Thenceforth he was openly persecuted and he advised a number of his followers to seek refuge in Abyssinia, which they did. The vengeance of the Meccan authorities pursued them even there, and the Black Emperor was asked to deliver up the fugitives. Instead of complying, he called for their spokesman, one Jafar, and asked: "What is this religion by reason of which you have separated from your people ?"
And Jafar told how they had been formerly leading a semi-savage life, worshipping idols, eating carrion, and oppressing the weak. Then came Muhammed as the Prophet of Allah, bidding them be truly spiritual, devoted towards the One alone, truthful, charitable and moral. He ended by reciting some passages from the Qu'ran, which caused the Emperor to remark:
"Go! for by God, I will not suffer them to get at you. Go to thy dwellings and live and worship in thine own way, and none shall interfere with you"
.........The Prophet secretly [made] his way across the desert to the city of Medina, where he had a great welcome and laid the foundation of the first mosque ever built. The day of his entry became the first day of the first year of the new Muslim calendar, the year 622 of the Christian calendar.
That was the turning point in Islam's fortunes.
The Meccans declared war upon the inhabitants of Medina.
A small force led by Muhammed left the latter town and encountered the enemy, completely defeating them. The victors marched on and fought a further battle, which ended indecisively. Still more battles occurred resulting in a strengthening of Muhammed's position. He sent envoys with letters to the King of Greece, the Emperor of Abyssinia, the King of Persia, and the King of Egypt, informing them of the Prophet's mission and message, and inviting them to embrace the religion of Islam.

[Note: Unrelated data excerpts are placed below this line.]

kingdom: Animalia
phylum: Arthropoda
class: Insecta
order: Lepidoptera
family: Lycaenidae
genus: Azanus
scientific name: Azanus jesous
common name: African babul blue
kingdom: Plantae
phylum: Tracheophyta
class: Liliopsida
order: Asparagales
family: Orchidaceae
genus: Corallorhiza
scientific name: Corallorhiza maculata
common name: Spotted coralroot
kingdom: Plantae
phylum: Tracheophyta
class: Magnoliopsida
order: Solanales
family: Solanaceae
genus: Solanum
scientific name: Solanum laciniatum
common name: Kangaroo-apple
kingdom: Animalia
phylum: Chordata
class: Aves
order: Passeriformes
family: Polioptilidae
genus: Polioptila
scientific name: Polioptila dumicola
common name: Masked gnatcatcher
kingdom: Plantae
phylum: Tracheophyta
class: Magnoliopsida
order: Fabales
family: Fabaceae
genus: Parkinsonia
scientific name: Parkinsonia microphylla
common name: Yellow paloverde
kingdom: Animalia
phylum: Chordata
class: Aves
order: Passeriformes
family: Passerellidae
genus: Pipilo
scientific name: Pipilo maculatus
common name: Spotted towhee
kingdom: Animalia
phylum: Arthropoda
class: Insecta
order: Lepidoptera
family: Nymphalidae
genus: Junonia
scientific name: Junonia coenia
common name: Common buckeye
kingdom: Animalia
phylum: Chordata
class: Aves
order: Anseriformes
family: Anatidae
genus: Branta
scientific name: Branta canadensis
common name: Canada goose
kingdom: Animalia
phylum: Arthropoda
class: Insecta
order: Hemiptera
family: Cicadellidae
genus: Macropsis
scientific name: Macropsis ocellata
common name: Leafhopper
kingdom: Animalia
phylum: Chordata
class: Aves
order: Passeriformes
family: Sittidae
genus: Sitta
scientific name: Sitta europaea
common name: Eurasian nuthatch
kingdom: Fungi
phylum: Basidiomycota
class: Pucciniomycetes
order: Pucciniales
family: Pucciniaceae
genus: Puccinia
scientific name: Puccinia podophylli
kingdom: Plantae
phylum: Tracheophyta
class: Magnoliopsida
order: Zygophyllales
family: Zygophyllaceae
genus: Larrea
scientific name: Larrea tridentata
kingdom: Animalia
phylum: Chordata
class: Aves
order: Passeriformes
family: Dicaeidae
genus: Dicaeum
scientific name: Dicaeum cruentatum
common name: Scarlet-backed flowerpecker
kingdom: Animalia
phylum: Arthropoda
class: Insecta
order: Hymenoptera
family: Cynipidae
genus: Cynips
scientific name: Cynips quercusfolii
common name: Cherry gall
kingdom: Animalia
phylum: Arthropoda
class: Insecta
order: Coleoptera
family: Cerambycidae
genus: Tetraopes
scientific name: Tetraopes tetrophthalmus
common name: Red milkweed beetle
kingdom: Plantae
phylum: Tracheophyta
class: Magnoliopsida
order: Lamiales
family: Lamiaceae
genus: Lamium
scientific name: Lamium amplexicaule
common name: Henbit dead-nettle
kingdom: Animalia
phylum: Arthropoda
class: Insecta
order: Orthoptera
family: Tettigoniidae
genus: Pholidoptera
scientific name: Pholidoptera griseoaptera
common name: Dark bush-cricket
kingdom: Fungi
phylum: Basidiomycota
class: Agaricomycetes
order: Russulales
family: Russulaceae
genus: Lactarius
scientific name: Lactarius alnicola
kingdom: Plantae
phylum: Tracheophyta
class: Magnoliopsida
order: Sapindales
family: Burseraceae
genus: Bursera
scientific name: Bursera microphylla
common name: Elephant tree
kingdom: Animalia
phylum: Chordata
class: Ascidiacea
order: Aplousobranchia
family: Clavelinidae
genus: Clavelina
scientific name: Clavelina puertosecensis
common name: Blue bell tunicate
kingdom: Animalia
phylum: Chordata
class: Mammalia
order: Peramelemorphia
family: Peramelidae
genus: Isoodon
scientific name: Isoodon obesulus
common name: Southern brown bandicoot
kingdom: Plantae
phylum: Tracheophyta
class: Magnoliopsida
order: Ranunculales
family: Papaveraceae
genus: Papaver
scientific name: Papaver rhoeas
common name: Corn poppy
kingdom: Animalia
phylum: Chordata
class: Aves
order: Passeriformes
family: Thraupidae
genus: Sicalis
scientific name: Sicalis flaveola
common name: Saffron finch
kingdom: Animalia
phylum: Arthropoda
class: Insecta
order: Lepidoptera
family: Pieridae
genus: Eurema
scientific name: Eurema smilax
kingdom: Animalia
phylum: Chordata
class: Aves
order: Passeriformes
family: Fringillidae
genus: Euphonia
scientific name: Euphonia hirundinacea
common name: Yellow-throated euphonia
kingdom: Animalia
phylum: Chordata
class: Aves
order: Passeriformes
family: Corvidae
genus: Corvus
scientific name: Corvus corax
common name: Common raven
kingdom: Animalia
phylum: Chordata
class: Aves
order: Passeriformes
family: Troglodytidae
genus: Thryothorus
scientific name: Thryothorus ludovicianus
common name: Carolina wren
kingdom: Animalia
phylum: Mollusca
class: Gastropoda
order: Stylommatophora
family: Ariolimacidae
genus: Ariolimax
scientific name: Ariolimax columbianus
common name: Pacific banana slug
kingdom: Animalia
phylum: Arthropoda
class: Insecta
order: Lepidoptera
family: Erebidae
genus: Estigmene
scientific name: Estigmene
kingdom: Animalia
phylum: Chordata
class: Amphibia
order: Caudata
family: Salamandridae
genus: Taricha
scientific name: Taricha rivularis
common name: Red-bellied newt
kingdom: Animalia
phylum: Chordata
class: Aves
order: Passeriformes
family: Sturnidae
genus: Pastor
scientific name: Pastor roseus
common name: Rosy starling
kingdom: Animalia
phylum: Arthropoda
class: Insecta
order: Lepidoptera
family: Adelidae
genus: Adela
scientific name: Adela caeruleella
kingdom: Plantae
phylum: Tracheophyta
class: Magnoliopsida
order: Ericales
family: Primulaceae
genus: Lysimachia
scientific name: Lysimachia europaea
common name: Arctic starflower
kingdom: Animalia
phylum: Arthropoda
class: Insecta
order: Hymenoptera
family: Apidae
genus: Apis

Seven years after his flight from Mecca, Muhammed set out with his army to return to the city. Because he did not wish to shed blood unnecessarily, he made his followers pile their weapons eight miles away from the city and enter as peaceful men. They were permitted to make their visit and to leave again unmolested. But, not long after the Meccans assisted some tribesmen to massacre Muslims who sought sanctuary in their temple, and Muhammed was compelled to lead his army eastwards to Mecca once again. He took the city, broke up the stone images, peacefully converted the inhabitants, and set up his government there.
Islam now spread all over Arabia, bringing the wild tribes to sit at his feet and learn a higher faith. Muhammed gave his last address to his followers from the back of his camel on the hill of Arafa.
"I leave the book, the Qu'ran, for you," he told them, in his customary, slow, deliberate manner, "hold fast to it, or you shall go astray. For this is probably my last pilgrimage. Do not adopt your pre-Islamic habits and begin to rush at each other's throats after I go; for one day you will have to face Allah, who shall require you to answer for your sins." He reminded them that the Prophet was one like them, a man, though a messenger of Allah, and warned them not to worship mere graves.
On an afternoon soon after, he returned to the great unknown whence he had come; his last words being:
"There is now none so great a friend as He".
This happened in 632 of our era and in the 61st year of Muhammed's life.